Biglers Kritik ist grundsätzlicher Natur: «Man misst mit ungleichen Ellen und stellt die Grossen tendenziell immer besser als die Kleinen.»

Bigler stört sich an einem weiteren Punkt: Der Bundesrat begründet seinen Zinsentscheid nicht nur mit Wirtschaftslage und Leitzins. Die Landesregierung will auch die Rückzahlung der insgesamt noch ausstehenden zehn Milliarden Franken beschleunigen. Der Zins werde «einen Anreiz setzen, Kredite zurückzuzahlen, wenn es für das Unternehmen möglich ist», sagt Godel vom Seco.

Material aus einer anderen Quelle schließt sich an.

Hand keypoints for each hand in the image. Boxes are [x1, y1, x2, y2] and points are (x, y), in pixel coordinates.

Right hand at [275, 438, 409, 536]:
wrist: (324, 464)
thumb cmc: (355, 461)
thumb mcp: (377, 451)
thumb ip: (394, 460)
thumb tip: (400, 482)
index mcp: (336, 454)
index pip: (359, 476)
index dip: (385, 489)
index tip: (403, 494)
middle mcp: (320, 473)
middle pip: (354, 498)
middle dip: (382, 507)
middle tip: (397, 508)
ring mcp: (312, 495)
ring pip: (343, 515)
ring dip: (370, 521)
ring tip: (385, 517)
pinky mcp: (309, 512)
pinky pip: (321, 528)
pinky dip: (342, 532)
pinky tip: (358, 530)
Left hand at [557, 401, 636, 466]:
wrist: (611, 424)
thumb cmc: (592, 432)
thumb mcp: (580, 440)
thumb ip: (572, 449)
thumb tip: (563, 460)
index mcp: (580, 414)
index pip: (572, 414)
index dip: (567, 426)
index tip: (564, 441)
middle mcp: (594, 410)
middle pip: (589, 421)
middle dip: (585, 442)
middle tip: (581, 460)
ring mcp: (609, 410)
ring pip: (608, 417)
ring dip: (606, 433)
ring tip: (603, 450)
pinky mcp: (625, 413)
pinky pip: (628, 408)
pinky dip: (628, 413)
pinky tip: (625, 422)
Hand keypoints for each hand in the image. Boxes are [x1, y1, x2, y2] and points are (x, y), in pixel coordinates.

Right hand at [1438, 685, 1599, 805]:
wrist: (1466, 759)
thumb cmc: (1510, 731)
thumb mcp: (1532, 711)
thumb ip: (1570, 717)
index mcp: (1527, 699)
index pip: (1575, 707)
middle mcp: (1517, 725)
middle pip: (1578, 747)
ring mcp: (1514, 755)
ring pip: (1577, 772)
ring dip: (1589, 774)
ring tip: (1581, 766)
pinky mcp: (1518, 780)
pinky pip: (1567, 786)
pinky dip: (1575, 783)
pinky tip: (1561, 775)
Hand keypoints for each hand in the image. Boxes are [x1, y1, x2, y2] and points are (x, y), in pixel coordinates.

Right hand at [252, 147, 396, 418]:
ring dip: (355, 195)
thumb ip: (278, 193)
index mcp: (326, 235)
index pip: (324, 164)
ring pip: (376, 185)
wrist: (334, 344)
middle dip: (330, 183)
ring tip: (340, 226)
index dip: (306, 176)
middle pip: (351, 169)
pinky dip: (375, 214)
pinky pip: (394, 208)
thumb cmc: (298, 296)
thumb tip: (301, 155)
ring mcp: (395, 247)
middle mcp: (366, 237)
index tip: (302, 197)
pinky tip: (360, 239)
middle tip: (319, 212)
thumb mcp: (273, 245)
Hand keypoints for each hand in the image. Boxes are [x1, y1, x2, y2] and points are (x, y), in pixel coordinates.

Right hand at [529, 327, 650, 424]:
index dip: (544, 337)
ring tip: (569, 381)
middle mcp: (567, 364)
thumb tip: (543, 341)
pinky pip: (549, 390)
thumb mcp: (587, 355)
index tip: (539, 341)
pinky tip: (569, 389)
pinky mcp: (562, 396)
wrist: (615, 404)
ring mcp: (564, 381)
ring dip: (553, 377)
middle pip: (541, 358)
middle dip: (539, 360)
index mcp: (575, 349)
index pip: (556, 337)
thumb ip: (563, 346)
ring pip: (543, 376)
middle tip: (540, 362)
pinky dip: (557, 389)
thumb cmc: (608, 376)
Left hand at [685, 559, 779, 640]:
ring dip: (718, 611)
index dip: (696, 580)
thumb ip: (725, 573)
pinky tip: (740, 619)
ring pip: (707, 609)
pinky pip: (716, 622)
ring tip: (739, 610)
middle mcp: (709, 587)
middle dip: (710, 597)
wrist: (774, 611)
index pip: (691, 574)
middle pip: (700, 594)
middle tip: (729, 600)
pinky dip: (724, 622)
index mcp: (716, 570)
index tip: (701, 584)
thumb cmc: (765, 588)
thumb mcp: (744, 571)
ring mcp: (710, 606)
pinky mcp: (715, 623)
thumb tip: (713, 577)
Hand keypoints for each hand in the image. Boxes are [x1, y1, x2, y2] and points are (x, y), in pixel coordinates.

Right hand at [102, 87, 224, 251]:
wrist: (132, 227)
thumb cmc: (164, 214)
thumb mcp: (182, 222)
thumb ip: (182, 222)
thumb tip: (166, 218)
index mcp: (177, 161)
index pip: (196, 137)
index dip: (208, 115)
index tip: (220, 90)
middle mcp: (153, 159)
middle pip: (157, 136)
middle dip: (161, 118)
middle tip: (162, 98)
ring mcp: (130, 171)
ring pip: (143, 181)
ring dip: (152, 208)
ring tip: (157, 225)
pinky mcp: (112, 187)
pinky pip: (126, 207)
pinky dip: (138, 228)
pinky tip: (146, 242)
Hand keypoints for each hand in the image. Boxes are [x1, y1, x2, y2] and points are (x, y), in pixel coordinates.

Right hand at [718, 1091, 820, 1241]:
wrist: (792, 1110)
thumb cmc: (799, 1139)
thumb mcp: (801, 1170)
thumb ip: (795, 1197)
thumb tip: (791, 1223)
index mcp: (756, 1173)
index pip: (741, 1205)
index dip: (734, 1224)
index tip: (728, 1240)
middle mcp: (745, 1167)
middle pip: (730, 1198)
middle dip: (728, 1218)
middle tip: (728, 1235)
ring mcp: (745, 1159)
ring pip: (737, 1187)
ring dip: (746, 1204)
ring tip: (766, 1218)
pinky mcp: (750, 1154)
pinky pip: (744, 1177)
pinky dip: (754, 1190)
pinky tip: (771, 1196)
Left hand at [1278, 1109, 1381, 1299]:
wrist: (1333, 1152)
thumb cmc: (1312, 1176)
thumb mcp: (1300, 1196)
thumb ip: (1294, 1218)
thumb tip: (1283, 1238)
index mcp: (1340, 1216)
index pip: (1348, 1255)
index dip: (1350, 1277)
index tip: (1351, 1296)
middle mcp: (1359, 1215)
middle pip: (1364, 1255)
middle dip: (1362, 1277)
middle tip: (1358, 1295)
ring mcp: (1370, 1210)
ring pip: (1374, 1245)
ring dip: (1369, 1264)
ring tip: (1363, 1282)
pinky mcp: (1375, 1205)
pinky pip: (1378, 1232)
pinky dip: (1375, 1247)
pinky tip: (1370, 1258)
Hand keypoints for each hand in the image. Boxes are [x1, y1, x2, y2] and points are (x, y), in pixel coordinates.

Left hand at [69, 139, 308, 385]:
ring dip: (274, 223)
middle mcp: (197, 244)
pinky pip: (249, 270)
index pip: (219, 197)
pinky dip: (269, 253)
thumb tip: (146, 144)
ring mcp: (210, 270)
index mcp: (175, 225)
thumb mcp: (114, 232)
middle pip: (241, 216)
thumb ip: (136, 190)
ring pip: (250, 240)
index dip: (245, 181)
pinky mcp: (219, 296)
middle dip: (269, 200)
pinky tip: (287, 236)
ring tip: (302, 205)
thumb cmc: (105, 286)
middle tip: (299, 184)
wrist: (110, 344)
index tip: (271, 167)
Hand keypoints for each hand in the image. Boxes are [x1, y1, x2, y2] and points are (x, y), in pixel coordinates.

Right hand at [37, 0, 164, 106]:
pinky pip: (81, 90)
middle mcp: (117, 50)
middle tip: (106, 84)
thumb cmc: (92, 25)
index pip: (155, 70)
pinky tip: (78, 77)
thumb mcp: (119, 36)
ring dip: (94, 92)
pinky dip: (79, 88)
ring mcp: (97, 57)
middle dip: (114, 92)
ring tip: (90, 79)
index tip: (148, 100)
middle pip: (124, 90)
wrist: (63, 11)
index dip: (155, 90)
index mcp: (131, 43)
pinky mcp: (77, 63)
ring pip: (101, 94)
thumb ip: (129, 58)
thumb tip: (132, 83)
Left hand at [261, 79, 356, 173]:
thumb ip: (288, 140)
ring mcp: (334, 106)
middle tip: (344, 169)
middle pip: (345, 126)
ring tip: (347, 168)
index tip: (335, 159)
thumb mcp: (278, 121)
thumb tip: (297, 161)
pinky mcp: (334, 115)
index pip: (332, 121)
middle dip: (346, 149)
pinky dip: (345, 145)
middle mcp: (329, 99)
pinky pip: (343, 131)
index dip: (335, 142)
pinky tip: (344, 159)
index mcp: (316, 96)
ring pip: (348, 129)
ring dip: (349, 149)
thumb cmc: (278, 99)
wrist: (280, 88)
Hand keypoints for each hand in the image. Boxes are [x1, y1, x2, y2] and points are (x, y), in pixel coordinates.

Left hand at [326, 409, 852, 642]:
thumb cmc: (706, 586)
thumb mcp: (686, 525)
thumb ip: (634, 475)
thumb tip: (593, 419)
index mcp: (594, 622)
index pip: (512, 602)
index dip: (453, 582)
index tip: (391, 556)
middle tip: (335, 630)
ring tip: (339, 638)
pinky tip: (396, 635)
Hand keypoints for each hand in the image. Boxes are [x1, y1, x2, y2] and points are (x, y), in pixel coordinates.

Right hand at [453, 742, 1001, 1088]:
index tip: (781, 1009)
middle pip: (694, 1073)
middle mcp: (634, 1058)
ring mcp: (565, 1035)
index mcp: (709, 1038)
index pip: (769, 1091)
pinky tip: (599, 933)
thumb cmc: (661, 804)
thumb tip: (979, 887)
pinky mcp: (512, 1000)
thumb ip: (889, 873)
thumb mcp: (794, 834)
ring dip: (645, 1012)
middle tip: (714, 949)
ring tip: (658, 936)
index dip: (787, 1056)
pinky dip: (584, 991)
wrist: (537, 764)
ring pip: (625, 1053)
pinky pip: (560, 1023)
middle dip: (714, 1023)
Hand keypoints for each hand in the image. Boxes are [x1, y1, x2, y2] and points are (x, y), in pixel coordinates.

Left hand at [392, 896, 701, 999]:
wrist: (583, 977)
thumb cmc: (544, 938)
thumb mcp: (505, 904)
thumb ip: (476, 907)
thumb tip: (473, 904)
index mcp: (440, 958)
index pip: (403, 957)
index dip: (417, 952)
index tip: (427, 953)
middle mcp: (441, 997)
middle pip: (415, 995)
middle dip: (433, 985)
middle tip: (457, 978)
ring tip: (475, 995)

Der Bundesratsentscheid ist fix

Das sei unredlich, erwidert Gewerbe-Vertreter Bigler: «Man hat zu Beginn von einer Laufzeit von acht Jahren gesprochen. Deshalb geht es nicht, jetzt zu sagen, man hätte gern, dass die Kredite möglichst rasch zurückgezahlt werden.»

Der Bundesratsentscheid lässt sich allerdings nicht mehr umstossen. Ladenbesitzerinnen, Bauunternehmer oder Wirte: Über 100'000 Unternehmerinnen und Unternehmer im Land haben derzeit noch einen Covid-Kredit. Doch die Gratis-Hilfe von einst kostet jetzt etwas.